С этими словами она уже открывала дверь ванной.

Вода горячая, потом - холодная… В старину говорили: все уйдет, как вода.

Не уходит.

Когда-то она читала, что жидкость уносит негативную информацию, как бы облегчает душу. Теперь она убеждалась, что это не так. И с ученой беспристрастностью добавляла: "Слишком много накопилось негативного".

Она снова чувствовала себя обиженной, покинутой на произвол судьбы, вынужденной полагаться исключительно на собственные "птичьи" силы.

"Люблю ли я Юрия Михайловича?" - впервые молодая жена задала себе такой вопрос. И побоялась на него ответить.

Тогда зачем все это? Замужество, почти патологическое стремление к уюту, к теплу чужого человека? Где оно, это тепло? Юрий? Да, с ним спокойно, надежно, уверенно. Да, он подарил ей дом и защищенность. После стольких лет безудержных сквозняков это было немало. Но любит ли она его? Чувствует ли себя частью его существа?

Она снова и снова оживляла в памяти какие-то яркие фрагменты своего не слишком долгого романа с Алексеем. Тогда было совсем другое чувство. Захаров не был "чужим". Он как бы становился тоже "ею", и Ольга смотрела на него и думала: "Это - тоже я". Ревновала ли она его когда-нибудь раньше? Да, однажды.

Там же, на "Нахимове".

В последний день круиза, когда пароход, на всех парах наискосок пересекая море, шел из Батуми в Одессу, на борту был объявлен конкурс бальных танцев.
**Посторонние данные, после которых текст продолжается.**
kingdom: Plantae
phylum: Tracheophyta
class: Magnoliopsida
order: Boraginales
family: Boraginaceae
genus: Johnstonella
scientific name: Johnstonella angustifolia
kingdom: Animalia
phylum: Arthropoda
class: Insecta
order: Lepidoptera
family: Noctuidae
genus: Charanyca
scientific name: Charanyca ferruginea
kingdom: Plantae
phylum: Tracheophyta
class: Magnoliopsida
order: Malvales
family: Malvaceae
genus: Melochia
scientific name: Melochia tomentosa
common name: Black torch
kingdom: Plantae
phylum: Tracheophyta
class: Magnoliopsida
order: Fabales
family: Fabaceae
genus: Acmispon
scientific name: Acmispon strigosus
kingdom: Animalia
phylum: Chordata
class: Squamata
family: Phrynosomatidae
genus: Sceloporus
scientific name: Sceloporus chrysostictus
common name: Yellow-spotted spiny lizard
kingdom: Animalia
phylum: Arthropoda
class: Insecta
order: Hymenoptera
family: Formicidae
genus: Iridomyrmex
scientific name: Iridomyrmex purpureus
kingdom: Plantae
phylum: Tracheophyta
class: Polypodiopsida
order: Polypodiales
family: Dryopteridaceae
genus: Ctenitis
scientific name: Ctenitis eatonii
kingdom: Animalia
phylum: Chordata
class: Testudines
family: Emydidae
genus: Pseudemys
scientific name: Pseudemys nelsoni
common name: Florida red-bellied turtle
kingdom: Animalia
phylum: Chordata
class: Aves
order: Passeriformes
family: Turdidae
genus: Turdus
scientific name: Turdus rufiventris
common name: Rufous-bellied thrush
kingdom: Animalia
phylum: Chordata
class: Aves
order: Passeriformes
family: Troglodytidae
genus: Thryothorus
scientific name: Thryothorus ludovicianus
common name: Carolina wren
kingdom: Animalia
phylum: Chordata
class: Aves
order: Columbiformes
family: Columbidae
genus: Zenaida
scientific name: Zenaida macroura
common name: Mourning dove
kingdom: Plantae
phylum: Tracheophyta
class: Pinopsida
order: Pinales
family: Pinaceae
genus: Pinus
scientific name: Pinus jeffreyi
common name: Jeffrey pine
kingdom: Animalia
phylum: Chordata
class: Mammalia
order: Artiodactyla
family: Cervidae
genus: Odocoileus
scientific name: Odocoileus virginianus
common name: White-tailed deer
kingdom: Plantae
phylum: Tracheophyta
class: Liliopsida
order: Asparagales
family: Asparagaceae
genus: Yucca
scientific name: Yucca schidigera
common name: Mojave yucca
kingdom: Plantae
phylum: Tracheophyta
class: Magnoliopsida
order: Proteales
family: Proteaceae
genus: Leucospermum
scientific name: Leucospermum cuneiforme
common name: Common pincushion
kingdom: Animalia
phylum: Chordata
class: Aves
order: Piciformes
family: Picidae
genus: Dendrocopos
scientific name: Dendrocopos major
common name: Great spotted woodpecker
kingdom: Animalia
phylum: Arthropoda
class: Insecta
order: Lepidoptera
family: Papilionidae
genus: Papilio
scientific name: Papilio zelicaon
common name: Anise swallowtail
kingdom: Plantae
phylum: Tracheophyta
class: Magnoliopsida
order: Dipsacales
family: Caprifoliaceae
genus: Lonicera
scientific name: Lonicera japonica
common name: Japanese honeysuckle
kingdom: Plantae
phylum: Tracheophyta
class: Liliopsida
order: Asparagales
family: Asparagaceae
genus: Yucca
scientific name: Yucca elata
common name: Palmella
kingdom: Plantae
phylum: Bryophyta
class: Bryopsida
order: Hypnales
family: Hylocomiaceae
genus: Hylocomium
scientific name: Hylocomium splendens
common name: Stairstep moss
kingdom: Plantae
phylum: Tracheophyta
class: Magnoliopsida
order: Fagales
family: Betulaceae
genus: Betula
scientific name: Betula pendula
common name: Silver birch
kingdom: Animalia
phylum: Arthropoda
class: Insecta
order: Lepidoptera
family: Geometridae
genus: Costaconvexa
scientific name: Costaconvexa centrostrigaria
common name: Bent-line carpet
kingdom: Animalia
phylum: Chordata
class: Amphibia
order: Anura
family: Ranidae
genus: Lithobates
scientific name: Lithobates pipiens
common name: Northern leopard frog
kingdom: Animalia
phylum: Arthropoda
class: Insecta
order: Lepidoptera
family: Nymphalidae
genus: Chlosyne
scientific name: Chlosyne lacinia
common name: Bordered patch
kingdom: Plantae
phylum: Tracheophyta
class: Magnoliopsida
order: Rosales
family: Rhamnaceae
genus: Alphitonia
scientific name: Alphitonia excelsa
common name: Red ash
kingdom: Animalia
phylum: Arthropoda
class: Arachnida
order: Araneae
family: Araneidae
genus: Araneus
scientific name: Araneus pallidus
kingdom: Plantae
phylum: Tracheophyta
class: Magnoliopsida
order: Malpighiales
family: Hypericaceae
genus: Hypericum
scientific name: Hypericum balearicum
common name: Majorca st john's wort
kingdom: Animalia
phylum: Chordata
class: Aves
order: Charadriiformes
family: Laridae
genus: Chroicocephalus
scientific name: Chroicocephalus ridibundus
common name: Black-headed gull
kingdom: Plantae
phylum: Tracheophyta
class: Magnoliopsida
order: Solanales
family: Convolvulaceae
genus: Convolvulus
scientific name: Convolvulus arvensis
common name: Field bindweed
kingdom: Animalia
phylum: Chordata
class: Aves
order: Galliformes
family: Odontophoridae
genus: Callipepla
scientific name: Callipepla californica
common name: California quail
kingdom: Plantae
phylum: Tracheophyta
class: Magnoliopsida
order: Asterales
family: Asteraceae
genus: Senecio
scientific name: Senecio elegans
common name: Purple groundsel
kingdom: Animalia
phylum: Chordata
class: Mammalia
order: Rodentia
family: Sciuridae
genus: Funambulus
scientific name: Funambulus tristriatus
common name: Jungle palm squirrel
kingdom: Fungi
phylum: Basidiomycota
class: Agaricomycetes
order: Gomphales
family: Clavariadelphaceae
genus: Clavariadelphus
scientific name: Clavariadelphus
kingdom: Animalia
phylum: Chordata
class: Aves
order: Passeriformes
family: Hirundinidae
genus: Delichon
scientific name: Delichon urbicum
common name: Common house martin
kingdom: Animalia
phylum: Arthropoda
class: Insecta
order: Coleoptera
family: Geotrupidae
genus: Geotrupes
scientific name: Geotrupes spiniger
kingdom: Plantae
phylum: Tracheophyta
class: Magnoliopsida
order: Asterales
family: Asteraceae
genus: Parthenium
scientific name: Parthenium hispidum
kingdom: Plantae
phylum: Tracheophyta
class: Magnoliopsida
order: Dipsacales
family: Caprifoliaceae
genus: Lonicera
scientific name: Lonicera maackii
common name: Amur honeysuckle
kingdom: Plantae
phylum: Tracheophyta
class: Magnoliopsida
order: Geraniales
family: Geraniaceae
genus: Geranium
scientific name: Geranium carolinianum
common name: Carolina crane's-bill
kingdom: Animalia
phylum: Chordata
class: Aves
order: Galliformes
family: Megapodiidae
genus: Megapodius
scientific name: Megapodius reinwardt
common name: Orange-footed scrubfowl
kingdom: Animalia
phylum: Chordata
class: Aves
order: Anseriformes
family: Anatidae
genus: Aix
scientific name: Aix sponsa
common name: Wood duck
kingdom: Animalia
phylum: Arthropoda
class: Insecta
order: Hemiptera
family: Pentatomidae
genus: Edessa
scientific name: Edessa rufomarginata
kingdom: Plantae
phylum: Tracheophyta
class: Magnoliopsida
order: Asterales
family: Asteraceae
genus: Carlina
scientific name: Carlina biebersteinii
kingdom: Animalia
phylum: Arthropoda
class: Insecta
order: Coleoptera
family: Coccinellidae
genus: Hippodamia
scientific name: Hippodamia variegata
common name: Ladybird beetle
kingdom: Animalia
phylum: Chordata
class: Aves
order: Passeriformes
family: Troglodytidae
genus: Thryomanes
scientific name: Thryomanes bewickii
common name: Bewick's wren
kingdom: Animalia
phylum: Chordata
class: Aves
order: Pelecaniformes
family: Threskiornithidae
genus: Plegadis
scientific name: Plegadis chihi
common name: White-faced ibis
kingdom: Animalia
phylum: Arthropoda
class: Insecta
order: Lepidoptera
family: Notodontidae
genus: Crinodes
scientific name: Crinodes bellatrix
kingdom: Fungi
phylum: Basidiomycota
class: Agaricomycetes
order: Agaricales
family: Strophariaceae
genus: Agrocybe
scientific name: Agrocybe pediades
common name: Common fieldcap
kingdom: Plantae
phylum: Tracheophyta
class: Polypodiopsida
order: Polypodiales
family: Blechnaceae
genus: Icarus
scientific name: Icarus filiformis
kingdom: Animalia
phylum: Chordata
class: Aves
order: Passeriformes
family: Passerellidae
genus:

- Ну что, подружка, поучаствуем? - оживленно спросила Ольгу Татьяна, прочитав объявление.

- Нет, я не настолько уверена в своих силах, чтобы участвовать в конкурсе…

Ольга, конечно, умела танцевать, но она никогда не занималась танцами серьезно. Много раз собиралась посещать школу-студию, но всегда что-нибудь мешало: то экзамены, то курсовые.

В таких случаях, как нынешний, девушка испытывала жесточайший комплекс неполноценности.

- Тогда, если ты не против, я позаимствую у тебя на вечерок Алексея. Мне нужен партнер, а Мишка в танцах абсолютно оправдывает свое имя.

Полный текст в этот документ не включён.